Skip to content
New issue

Have a question about this project? Sign up for a free GitHub account to open an issue and contact its maintainers and the community.

By clicking “Sign up for GitHub”, you agree to our terms of service and privacy statement. We’ll occasionally send you account related emails.

Already on GitHub? Sign in to your account

how to use with sparse/query-only data sources? #53

Open
derhuerst opened this issue Oct 3, 2019 · 22 comments
Open

how to use with sparse/query-only data sources? #53

derhuerst opened this issue Oct 3, 2019 · 22 comments

Comments

@derhuerst
Copy link

I want to built Linked Connections wrapping sparse data sources, which I need to query for connections on demand. This means that:

  • I need to be able to decide how to fetch the sparse data.
  • There is nothing stored as files.
  • The Linked Connections server should only let me fetch whatever is needed to answer the client's query.

How would this work with linked-connections-server?

@julianrojas87
Copy link
Collaborator

julianrojas87 commented Oct 4, 2019

Hi @derhuerst, could you please elaborate (maybe through an example) on what kind of queries would you like to support?

In order to increase scalability, the Linked Connections (LC) server interface has been designed to be a simplistic API that only provides documents containing a set of connections ordered by departureTime. For this, the only query parameter supported by the server is a departureTime which the server uses to respond with the document that covers the provided date-time:

https://graph.irail.be/sncb/connections?departureTime=2019-10-04T09:25:00.000Z

On top of that, the server also adds to each LC document some metadata for clients to discover more documents, namely the previous and next documents. For this, it uses hydra (a hypermedia vocabulary):

...
"hydra:next": "https://graph.irail.be/sncb/connections?departureTime=2019-10-04T09:43:00.000Z",
"hydra:previous": "https://graph.irail.be/sncb/connections?departureTime=2019-10-04T09:06:00.000Z",
...

The LC server was design mainly for route planning purposes with the Connection Scan Algorithm in mind. We follow the idea behind Linked Data Fragments where a compromise between the workload supported by both servers and clients, may lead to more scalable servers and more flexible data access. However our main interest is to investigate the trade-offs of different Web APIs, so I am certainly interested in the use-case you want to support.

@pietercolpaert
Copy link
Member

@derhuerst What do you mean by sparse data exactly? A concrete example would help. This repository is mainly intended to host a Linked Connections server from GTFS and GTFS-RT files. You can however also host a Linked Connections compliant API building it in a totally different way.

@derhuerst
Copy link
Author

derhuerst commented Oct 4, 2019

Thanks for you explanations.

━━━━━━━━━━━━━━━━━━━━

Tasks to carry out >>
1. Retype the passage of the Linked Connections thread that begins at the words "Skip to content" and stops after "account related emails.".
2. Answer these questions from the Linked Connections thread:
(a) What is the only query parameter the server supports?
(b) What hypermedia vocabulary does the server use to add metadata about previous and next documents?
(c) From what kinds of files is the repository mainly intended to host a Linked Connections server?

Given information >>
━━━━━━━━━━━━━━━━━━━━

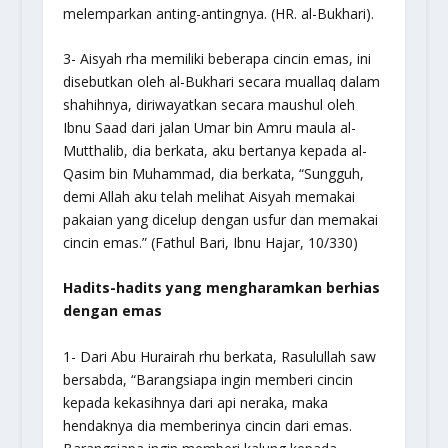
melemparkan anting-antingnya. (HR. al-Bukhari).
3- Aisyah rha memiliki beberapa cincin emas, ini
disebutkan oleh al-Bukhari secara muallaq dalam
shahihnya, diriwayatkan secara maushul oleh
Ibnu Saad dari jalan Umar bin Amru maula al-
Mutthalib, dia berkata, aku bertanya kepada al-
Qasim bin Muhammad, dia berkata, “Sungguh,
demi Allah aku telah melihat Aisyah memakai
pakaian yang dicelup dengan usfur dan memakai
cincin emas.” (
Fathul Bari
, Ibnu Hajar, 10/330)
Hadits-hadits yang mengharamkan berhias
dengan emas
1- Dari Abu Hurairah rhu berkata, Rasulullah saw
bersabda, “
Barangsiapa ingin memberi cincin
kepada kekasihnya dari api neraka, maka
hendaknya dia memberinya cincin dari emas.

━━━━━━━━━━━━━━━━━━━━

Answers in order >>
1.
Skip to content
New issue

Have a question about this project? Sign up for a free GitHub account to open an issue and contact its maintainers and the community.

By clicking “Sign up for GitHub”, you agree to our terms of service and privacy statement. We’ll occasionally send you account related emails.

2.
(a) departureTime
(b) hydra
(c) GTFS and GTFS-RT files